I haven't used FileWrapper directly, because it is not available in the classpath. Of course, it could be added.
I have found a clash between tests when creating directories and files. There are a couple of tests that create a directory and another test that create a file with exacly the same name. Depending on which one runs first, one or the others fail. Right now, all test specs set PipelineSteps.env.WORKSPACE to the default temp dir. One solution is to create a separate temp subdirectory for each test spec. Comments are welcome. In the meanwhile, I'm investigating why this clash doesn't seem to reproduce in the master branch.
@jafarre-viewnext When you talk about "backwards compatible", what exactly do you mean?

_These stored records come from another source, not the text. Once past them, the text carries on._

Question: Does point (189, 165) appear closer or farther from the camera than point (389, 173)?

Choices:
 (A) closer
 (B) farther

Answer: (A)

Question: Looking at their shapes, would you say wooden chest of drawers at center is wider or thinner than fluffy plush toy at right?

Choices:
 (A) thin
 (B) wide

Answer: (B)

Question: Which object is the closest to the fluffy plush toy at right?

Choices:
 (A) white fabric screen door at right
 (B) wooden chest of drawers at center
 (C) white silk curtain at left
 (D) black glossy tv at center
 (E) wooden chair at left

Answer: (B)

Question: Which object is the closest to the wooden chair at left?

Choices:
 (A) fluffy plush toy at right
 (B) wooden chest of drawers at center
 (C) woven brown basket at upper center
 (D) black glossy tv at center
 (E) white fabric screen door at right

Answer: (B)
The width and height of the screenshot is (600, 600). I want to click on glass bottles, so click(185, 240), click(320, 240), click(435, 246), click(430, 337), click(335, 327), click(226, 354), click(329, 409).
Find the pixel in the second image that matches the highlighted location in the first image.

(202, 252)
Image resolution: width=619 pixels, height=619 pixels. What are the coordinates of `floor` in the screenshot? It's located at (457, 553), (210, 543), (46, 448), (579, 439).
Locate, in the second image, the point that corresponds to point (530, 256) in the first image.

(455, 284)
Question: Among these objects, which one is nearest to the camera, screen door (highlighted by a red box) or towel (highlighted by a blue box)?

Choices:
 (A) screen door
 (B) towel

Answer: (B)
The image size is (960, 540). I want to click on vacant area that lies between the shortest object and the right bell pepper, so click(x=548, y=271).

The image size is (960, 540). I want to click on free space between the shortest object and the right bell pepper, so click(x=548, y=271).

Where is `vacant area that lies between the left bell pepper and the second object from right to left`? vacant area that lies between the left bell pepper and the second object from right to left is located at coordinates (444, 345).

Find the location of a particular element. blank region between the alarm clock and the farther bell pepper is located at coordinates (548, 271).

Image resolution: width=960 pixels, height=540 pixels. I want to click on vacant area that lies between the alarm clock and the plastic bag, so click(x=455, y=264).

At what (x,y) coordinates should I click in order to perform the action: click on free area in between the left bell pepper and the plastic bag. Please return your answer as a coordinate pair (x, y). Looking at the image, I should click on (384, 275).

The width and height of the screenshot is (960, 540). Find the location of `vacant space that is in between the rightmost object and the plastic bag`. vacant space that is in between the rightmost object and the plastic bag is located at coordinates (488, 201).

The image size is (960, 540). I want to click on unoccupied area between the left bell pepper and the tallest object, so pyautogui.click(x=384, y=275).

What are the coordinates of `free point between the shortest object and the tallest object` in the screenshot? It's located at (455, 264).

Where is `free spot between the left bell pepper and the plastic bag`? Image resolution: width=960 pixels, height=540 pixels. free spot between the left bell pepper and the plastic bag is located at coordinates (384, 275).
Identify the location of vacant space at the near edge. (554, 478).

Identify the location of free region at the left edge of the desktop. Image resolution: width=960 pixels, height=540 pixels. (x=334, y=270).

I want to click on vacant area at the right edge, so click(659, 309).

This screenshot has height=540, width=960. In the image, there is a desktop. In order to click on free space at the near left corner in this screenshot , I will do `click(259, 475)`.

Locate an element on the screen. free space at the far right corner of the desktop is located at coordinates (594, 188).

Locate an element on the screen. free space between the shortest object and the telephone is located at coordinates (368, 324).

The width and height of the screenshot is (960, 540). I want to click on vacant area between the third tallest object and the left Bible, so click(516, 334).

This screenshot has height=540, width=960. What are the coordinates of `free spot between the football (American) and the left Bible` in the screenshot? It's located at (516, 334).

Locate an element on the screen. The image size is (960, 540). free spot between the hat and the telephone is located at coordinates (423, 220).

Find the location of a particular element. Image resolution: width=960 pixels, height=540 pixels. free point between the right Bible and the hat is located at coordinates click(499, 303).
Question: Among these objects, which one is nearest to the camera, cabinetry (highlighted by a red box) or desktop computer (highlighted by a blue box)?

Are there any methods exposed to the user that take file parameters? I'm wondering as the only a very small surface is exposed to the end-user, and for methods hidden within the orchestration pipeline, I would deem backwards compatibility only a minor concern.
@michaelsauter As far as I'm aware, it's all internal API, so it should be a minor concern.
This issue has grown much bigger than it seemed initially, mostly to make unit tests work after the changes.
I have created a new issue that needs to be solved before this can be completed: https://github.com/opendevstack/ods-jenkins-shared-library/issues/379
As we have seen together with @jorge-romero and @stitakis this has broader ramifications and thus for now we are going to focus the efforts on e2e testing and leave this for another day. @jafarre-viewnext, since I think you have the code, if someone wants to check-it-out could reach out to you, right?
Using methods on java.io.File or java.nio.file.* makes pipeline code run exclusively on the Jenkins master. We hope that, by replacing all File operations, we can be more flexible in executing code on slaves as well. Arguments of type File will need to be replaced with a String path within the current workspace
@hrcornejo can you please investigate?